The silhouette of two people walking towards me, makes my stomach turn. I don't want company. Not now, not when I'm such a mess. I'm not crying anymore, but I'm sure they'll notice the tears staining my cheeks, the hoarse tone in my voice from sobbing. It doesn't take a genius to notice a person breaking in front of you.
When they get closer, I notice it's Mark and Carol. Mark sits on the right side of me, and Carol sits on the right side of him. I take a deep breath before looking over at the two, them knowing exactly how I'm feeling right now, for we've all lost so much.
Mark's small fingers lace with mine, before he gives me a sad smile. "I'm sorry, Ella, I really am." This little twelve year old Norovian, has woven his way inside of my heart, and I find a little brother in him. Human and alien, friends can be made among anyone.
I just squeeze his hand, my throat tightening, making it unable to reply.
"Ella?" Carol speaks up, before peaking around Mark. "I'm sorry, too. I'm sorry for so many things. For being a pain, for all the arguments. I'm sorry for being so ignorant to you and saying all those things that I shouldn't have," she mutters, before standing up and walking around Mark.
She sits down on her knees next to me, before giving me a hug. I'm never going to be Carol's best friend and she's never going to be mine, but at least we're trying to get over the rift between us. I'll give her a chance, everyone deserves another chance.
As Carol pulls away, Mark leans in to hug me too. "I really look up to you, Ella," he tells me as he holds me tight. "You're a great human, and you'd make a great leader. I'd follow you." He pulls away, and squeezes my hand once again.
"Thank you," I tell them, my voice small and croaky as I try to show them I appreciate what they're trying to do.
"We're going to go get our supper," Carol tells me as she looks behind me. "We'll see you in soon?"

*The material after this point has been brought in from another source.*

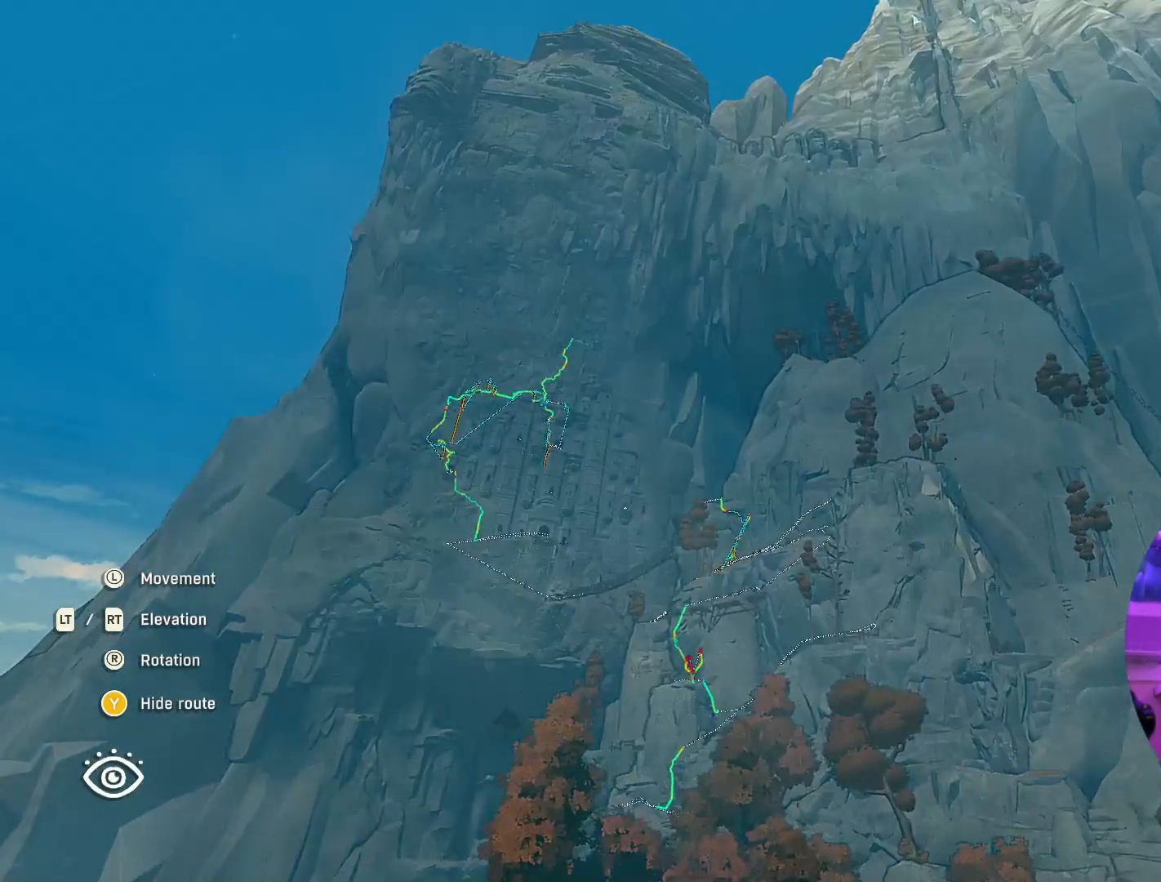
{"buttons": [], "left_stick": "up-right", "right_stick": "right", "events": [[267, "right_stick", "right"], [283, "R2", "up"], [333, "left_stick", "up-right"]]}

"Yeah," I speak up. "I'll be in to eat soon." I don't know if I'm going to go in there and eat, for how could I possibly eat after all of this? And how could I eat in the same room where all the Guards were killed and Hunter was shot? No matter if they cleaned up the bodies, it still doesn't make it easier. I wish they were just going to have supper brought to our rooms like usual, I don't know why they want to change it and have it in the cafeteria. But I want to show them I'll try. I'll try and make an effort and not pull myself into the shadows, no matter how hard it may be. We've all lost someone, and that means we all should be there for one another.
"Good," she smiles, before she and Mark walk down the hill towards the base. I can tell I'm not alone though, and turning my head, I see Dean standing there. I don't remember him coming out, but then again I haven't been paying much attention to anything.
He sits down next to me, and I inwardly hope he doesn't want to chat. I don't mind talking to him, but I don't want to right now, I just want to sit here with a few more moments of silence.
Maybe Dean knows me more then I thought, for he doesn't say a word, just laces his fingers with mine, as we look out across the desert, the silence being comfortable.